Des secrets de réussite efficaces

Il est clair que l'approche de l’ISRG a fonctionné, lui permettant de travailler avec des entreprises « concurrentes » sans être compétitive. Cependant, il est important de noter que les fondations ne sont pas indispensables à la réussite d'un projet logiciel. Dans le monde des autorités de certification, Comodo et Digicert prospèrent aux côtés de Let's Encrypt. En dehors du domaine de la sécurité de l'Internet, c'est à peu près la même chose. Il serait difficile d'affirmer que HashiCorp, MongoDB, Elastic, etc. ne sont pas très populaires et ne connaissent pas le succès commercial qui va avec. On ne peut pas dire non plus que l'introduction d'une fondation sur un marché garantit qu'elle fera mieux que les produits d'un seul fournisseur. À propos de HashiCorp, alors même que le projet OpenTofu était lancé avec l’idée de fournir un fork open source de Terraform, soutenu par la fondation HashiCorp, le CEO de la Fondation Linux, Jim Zemlin, m'avait dit qu'il pensait que « Terraform et OpenTofu allaient réussir pour des raisons différentes ». Selon lui, Terraform réussira parce qu'il s'agit d'un excellent logiciel soutenu par une entreprise crédible. Il pense également qu'OpenTofu prendra une grande part du marché : « Personne ne veut investir d'importantes ressources d'ingénierie dans un projet qui n'est pas détenu de manière neutre ou qui est détenu et contrôlé par une seule entité commerciale. Cela conduira à un « meilleur investissement » dans OpenTofu ». Même si les entreprises qui contribuent aujourd'hui à OpenTofu sont relativement petites, Jim Zemlin pense que « la dépendance des fournisseurs en aval à l'égard du code développé par OpenTofu créera un écosystème plus large, car davantage de fournisseurs réinvestiront pour améliorer leurs produits en aval ».

Les projets menés par les fondations semblent donc voués à l'échec avec le temps. Mais pourquoi dans ce cas Kubernetes a-t-il réussi alors qu'OpenStack a échoué, alors même que les deux sont portées par de fortes communautés soutenues par des fondations ? Selon Jim Zemlin, « il s'avère que les conteneurs Kubernetes apportaient la bonne abstraction pour les charges de travail du cloud et pas les VM OpenStack ». La technologie est importante. Aucune fondation ne peut aller à l’encontre du fait qu’il faut aussi être en phase avec les choix technologiques particuliers des clients.

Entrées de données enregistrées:
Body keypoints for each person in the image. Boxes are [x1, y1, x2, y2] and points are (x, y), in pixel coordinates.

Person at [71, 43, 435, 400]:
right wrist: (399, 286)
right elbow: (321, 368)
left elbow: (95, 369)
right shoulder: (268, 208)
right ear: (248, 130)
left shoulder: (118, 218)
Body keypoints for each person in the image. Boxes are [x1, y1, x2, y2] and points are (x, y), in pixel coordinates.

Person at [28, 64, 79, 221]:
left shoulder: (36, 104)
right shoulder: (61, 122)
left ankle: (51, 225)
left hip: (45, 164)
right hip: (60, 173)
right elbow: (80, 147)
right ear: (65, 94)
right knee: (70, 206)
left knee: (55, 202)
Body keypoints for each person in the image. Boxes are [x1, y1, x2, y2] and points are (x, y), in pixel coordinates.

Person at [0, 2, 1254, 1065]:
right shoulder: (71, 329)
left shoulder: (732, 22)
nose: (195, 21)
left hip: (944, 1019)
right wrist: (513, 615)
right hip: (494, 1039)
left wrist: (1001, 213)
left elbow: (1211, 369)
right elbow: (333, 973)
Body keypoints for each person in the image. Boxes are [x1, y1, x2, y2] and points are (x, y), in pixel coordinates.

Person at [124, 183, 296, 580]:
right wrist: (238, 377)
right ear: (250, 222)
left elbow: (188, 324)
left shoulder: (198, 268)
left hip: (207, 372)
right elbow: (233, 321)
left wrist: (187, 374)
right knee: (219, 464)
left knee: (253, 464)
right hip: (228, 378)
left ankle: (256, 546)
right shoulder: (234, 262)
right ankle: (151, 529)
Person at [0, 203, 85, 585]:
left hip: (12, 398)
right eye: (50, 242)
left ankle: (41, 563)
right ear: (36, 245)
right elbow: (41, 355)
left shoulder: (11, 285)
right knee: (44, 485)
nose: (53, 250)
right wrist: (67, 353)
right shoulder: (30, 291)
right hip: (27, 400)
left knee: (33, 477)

**Consigne**
Traduisez en anglais cette phrase de l'extrait source : « Selon lui, Terraform réussira parce qu'il s'agit d'un excellent logiciel soutenu par une entreprise crédible. »

**Corrigé**
According to him, Terraform will succeed because it is excellent software backed by a credible company.